Your kids need you—AND you need this.
Posted on November 29, 2021 by Carrie Fox, One of Thousands of Career Coaches on Noomii.
What limiting beliefs do you have about the chaotic/joyful time that is new parenthood, and where does YOUR professional & overall fulfillment fit in?
I was a mostly stay-at-home mom, with a bit of volunteer and freelance work, for the first four years of motherhood. I hadn’t designed it that way—but when we moved to Los Angeles in 2017 right after my son was born, it made more sense for me to stay at home with my son for a while rather than find another publishing job, with a long commute, that I just felt “ok” about.
When my first son was two and I was expecting a second, I started actively searching for what would be next for me. While I never regretted making the choice to stay home for a while, I knew I was ready for something more for myself, and it didn’t involve going back to my old career.
But starting fresh was scary. Really scary.
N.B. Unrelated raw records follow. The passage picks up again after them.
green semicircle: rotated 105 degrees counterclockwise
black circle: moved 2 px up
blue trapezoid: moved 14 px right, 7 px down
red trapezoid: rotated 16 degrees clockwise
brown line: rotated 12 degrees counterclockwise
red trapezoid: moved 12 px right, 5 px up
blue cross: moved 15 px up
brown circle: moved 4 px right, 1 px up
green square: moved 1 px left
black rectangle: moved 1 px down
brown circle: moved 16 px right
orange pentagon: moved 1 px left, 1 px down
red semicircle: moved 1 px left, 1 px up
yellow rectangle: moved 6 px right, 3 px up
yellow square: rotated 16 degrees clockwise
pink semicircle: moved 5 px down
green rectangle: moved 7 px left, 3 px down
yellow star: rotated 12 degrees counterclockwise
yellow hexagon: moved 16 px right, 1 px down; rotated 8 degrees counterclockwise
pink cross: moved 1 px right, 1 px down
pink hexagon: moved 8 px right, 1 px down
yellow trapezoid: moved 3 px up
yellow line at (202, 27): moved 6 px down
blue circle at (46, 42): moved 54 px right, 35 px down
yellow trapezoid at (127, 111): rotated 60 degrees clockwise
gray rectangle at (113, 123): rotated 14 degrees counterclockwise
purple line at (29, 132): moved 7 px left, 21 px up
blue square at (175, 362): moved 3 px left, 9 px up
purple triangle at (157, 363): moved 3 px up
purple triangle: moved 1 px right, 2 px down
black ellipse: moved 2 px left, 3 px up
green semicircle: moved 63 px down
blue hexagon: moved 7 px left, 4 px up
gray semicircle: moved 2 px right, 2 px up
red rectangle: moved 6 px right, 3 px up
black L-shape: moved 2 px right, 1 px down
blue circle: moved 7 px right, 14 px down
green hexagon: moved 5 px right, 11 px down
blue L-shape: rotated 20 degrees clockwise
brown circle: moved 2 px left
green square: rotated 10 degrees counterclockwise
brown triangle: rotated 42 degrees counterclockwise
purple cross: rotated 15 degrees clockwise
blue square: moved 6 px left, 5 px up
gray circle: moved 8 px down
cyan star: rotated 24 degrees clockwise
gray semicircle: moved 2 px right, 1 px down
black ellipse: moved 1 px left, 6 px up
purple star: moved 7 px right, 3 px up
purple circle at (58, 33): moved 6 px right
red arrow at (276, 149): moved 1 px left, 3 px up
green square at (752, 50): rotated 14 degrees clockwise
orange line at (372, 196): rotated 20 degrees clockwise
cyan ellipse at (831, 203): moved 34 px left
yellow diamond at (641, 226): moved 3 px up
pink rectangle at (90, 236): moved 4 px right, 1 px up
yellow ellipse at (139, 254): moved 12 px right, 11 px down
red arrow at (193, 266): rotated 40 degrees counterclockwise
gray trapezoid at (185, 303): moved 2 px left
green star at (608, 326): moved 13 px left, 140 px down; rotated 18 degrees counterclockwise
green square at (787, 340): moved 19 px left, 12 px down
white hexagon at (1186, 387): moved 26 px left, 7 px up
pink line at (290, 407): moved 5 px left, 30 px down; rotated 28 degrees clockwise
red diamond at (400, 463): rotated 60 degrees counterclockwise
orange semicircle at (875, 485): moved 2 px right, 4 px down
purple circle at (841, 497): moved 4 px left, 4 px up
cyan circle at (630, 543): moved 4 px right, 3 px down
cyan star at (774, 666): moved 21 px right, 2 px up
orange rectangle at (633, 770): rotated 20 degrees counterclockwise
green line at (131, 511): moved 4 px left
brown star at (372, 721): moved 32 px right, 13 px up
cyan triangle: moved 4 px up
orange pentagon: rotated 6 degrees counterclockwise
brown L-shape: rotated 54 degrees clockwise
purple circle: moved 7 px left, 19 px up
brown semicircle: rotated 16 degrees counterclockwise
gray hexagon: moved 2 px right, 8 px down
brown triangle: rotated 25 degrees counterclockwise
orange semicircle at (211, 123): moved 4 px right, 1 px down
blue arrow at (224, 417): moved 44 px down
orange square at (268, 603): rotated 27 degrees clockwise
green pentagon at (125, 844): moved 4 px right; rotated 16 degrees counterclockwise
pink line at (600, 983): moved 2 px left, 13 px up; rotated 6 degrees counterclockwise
Especially since I didn’t have anything specific in mind yet.
I had all sorts of stories/excuses for not moving forward, including:
It’s too hard to find quality childcare, and to justify the cost for it—especially if I’m not going to be making money right away.
The kids need me more than I need this.
This is just a season in my life I need to get through/tolerate/survive, then things will get better and I can focus on myself more.
There’s never enough time.
I still don’t know what I want to “be”/“do” as a fulfilling career.
When I started working with my own life coach and began my own guided journey, I was able to see that getting started was better than staying stagnant, and that even in the hectic season of life that is caring for young children, I could carve out small amounts of time to envision my way forward—even if that time just meant figuring out what the heck the future might look like.
Can you relate?
Give yourself a moment to think of all of the stories or excuses you’re using right now to stay stuck where you are.
Could you use help reframing these stories?
Let’s take a look at that list of my old stories above. Even if your list is different than mine was, it’ll show you some ways that you can reframe in an achievable, realistic, incremental way.
Story: It’s too hard to find quality childcare, and to justify the cost for it—especially if I’m not going to be making money right away.
Reframe: I can look into a few hours a week of childcare for self-care, exploring next steps, and growth.
Story: The kids need me more than I need this.
Reframe: The kids need me—AND I need this. AND, the kids need to see me happy, engaged, and challenged.
A big part of what I’ve learned from coaching and that I’ve helped my clients with is starting to shift either/or, all or nothing, black and white, absolutist kind of thinking. This is just one example.
Story: This is just a season in my life that I need to get through/tolerate/survive, and then things will get better and I can focus on myself more.
Reframe: Having young kids is a uniquely challenging time in my life, AND it doesn’t mean I have to erase myself or put my ideas and aspirations on hold.
Story: There’s never enough time.
Reframe: I can carve out 20 minutes a day, as a start, when the kids are sleeping or they’re with another caretaker or family member to focus on me, and my next steps. I don’t need to figure it out right away, or this week, or even this year. I just need to start.
Story: I still don’t know what I want to “be”/“do” as a fulfilling career.
Reframe: I don’t have to have it all figured out. Exploring different options can be fun, and it’s part of the journey.
What stories are you carrying about this chaotic/joyful time in your life, and where your professional and overall fulfillment fit in? What other options are possible?